Dans un premier temps, le verdict laisse sans voix. Vient ensuite la colère, qui a grondé aux quatre coins de l’Espagne. Le 26 avril, le Tribunal de Pampelune a condamné cinq hommes à 9 ans de prison pour abus sexuels et abus de faiblesse sur une jeune femme de 18 ans. Les faits se déroulent en juillet 2016, toujours à Pampelune, à l’occasion des fêtes de San Fermin. Les cinq copains âgés de 26 à 30 ans, qui se sont baptisés «La Manada» (La Meute), proposent à la jeune Madrilène tout juste rencontrée de la raccompagner à sa voiture. Elle n’y arrivera pas. Les cinq gaillards la coincent dans une entrée d’immeuble, la bâillonnent, la déshabillent, la pénètrent à tour de rôle, la souillent, la laissent à moitié nue sur le sol et s’enfuient en lui volant son portable. Les agresseurs immortalisent ce moment, tel un trophée, dans une vidéo de 96 secondes qu’ils diffusent avec l’annotation suivante: «En train d’en baiser une à cinq». Il s’avère que deux semaines avant leur voyage, les malfaiteurs avaient échangé des messages dans lesquels ils envisageaient d’emporter de la drogue et des sédatifs «pour les viols».
Malgré des preuves irréfutables, l’accusation de viol n’a pas été retenue par la justice. Alors que le Parquet requérait 22 ans et 10 mois de réclusion pour chacun d’entre eux, et la défense davantage, ils n’ont écopé que de 9 ans d’enfermement et pourront sans doute alléger leur peine au bout de trois ans. L’épilogue aurait pu être encore pire, l’un des magistrats ayant plaidé, sur la même ligne que les avocats de La Meute, l’acquittement des cinq hommes, ne voyant dans la vidéo aucune violence, aucun recours à la force, et interprétant les gestes de la victime comme de l’excitation sexuelle. Pour eux, donc, elle était consentante. Cette sentence a eu l’effet d’une bombe. Des dizaines de milliers de personnes sont descendues dans les rues pour manifester leur colère et leur dégoût, mais aussi leur solidarité envers la victime. La population a dénoncé une justice patriarcale complice et demandé une révision de la législation sur les agressions sexuelles.
Au vu de ces faits, la question qui se pose aujourd’hui en Espagne, où un viol est commis chaque huit heures, est la suivante: que doit-on faire de plus pour qu’un viol soit reconnu comme tel? Le message de ce jugement est clair: si la victime se soumet, ce n’est pas considéré comme un viol, peu importe qu’elle soit consentante ou pas. Dans ce cas précis, la jeune femme, en état de choc, a fermé les yeux et attendu que son calvaire prenne fin.

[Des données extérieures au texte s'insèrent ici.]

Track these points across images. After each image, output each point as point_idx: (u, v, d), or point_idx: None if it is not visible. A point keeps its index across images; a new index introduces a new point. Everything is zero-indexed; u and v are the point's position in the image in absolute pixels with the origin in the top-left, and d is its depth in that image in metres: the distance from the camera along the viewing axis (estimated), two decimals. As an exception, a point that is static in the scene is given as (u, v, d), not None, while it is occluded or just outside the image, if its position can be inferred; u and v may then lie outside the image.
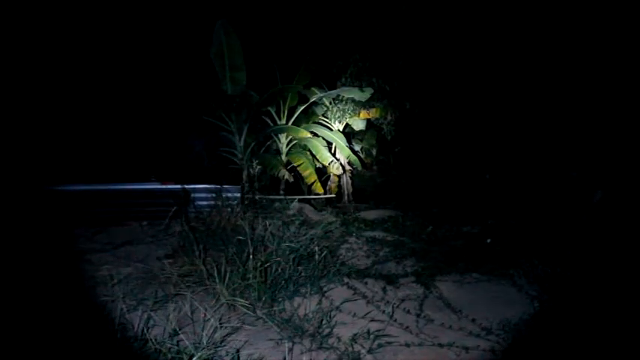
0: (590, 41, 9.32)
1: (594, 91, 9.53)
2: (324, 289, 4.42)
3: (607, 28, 9.02)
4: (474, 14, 10.30)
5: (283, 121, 11.28)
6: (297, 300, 4.08)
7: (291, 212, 8.25)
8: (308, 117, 12.12)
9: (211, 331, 3.11)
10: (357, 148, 13.73)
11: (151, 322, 3.28)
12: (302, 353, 3.19)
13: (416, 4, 10.34)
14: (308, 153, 11.38)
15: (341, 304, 4.09)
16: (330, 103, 12.21)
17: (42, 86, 8.80)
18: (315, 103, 11.73)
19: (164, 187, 7.58)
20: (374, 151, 14.14)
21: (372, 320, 3.83)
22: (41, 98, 8.78)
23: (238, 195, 7.95)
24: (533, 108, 10.59)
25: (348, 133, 13.04)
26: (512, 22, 10.06)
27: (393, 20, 10.65)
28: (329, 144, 11.73)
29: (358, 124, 13.18)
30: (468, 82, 11.29)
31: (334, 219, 8.63)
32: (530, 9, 9.79)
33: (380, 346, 3.39)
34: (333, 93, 11.13)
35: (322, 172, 12.28)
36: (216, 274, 3.88)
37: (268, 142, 11.54)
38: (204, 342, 2.98)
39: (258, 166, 10.54)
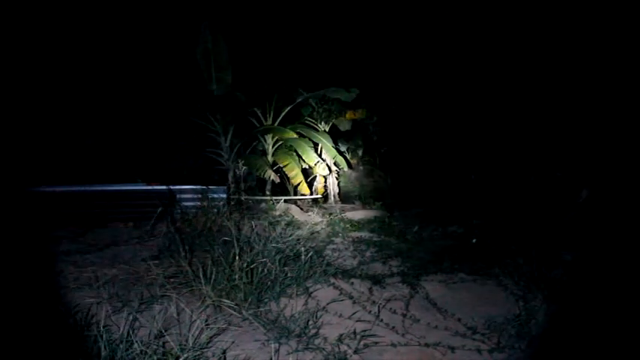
0: (573, 42, 9.43)
1: (578, 92, 9.64)
2: (311, 289, 4.42)
3: (588, 31, 9.14)
4: (457, 15, 10.38)
5: (269, 122, 11.26)
6: (284, 301, 4.08)
7: (277, 213, 8.26)
8: (294, 118, 12.12)
9: (197, 332, 3.10)
10: (343, 148, 13.75)
11: (137, 323, 3.26)
12: (288, 354, 3.19)
13: (402, 7, 10.41)
14: (294, 154, 11.38)
15: (327, 304, 4.10)
16: (317, 104, 12.22)
17: (23, 86, 8.71)
18: (301, 104, 11.73)
19: (150, 187, 7.53)
20: (360, 152, 14.16)
21: (358, 320, 3.84)
22: (23, 98, 8.69)
23: (224, 196, 7.93)
24: (519, 109, 10.69)
25: (335, 134, 13.04)
26: (493, 24, 10.16)
27: (379, 21, 10.71)
28: (315, 145, 11.74)
29: (344, 125, 13.20)
30: (454, 83, 11.37)
31: (320, 220, 8.65)
32: (510, 12, 9.90)
33: (366, 346, 3.40)
34: (320, 93, 11.15)
35: (308, 173, 12.28)
36: (202, 275, 3.86)
37: (254, 143, 11.51)
38: (191, 343, 2.96)
39: (244, 167, 10.51)
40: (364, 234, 7.70)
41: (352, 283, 4.80)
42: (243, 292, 3.86)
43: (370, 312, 4.06)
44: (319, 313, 3.88)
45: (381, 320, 3.88)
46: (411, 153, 13.50)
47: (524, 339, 3.58)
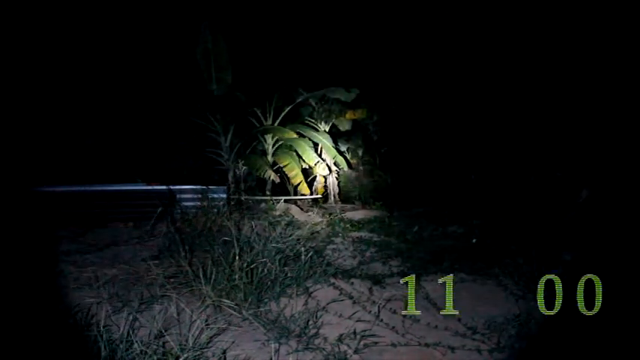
0: (573, 42, 9.43)
1: (578, 92, 9.64)
2: (311, 289, 4.42)
3: (587, 32, 9.15)
4: (457, 15, 10.38)
5: (269, 122, 11.26)
6: (284, 300, 4.08)
7: (277, 213, 8.25)
8: (294, 118, 12.10)
9: (197, 332, 3.10)
10: (343, 148, 13.73)
11: (137, 323, 3.26)
12: (288, 354, 3.19)
13: (402, 7, 10.41)
14: (294, 153, 11.37)
15: (327, 304, 4.09)
16: (316, 104, 12.21)
17: (23, 87, 8.70)
18: (301, 104, 11.73)
19: (150, 187, 7.53)
20: (360, 152, 14.14)
21: (358, 320, 3.83)
22: (23, 99, 8.68)
23: (224, 196, 7.93)
24: (518, 109, 10.68)
25: (335, 134, 13.03)
26: (493, 24, 10.16)
27: (378, 21, 10.71)
28: (315, 145, 11.73)
29: (344, 125, 13.20)
30: (453, 83, 11.36)
31: (320, 219, 8.65)
32: (510, 12, 9.90)
33: (366, 346, 3.40)
34: (319, 93, 11.14)
35: (308, 173, 12.27)
36: (202, 275, 3.86)
37: (254, 143, 11.49)
38: (191, 343, 2.96)
39: (244, 167, 10.51)
40: (364, 234, 7.70)
41: (352, 283, 4.79)
42: (243, 292, 3.86)
43: (370, 312, 4.05)
44: (319, 313, 3.87)
45: (381, 320, 3.87)
46: (411, 153, 13.49)
47: (524, 339, 3.58)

Si l’on en croit la sentence, elle aurait dû se confronter physiquement à ses agresseurs, cinq bonhommes de dix ans ses aînés, et risquer sa vie. Quant aux autres nombreuses victimes de viol du pays, ce verdict ne les encouragera pas à poursuivre leurs agresseurs… Alors que la grève des femmes le 8 mars dernier témoignait d’une prise de conscience féministe dans le pays, cette histoire le ramène au Moyen Age. Reste quand même une lueur d’espoir, les différentes parties ayant décidé de recourir à la décision du tribunal.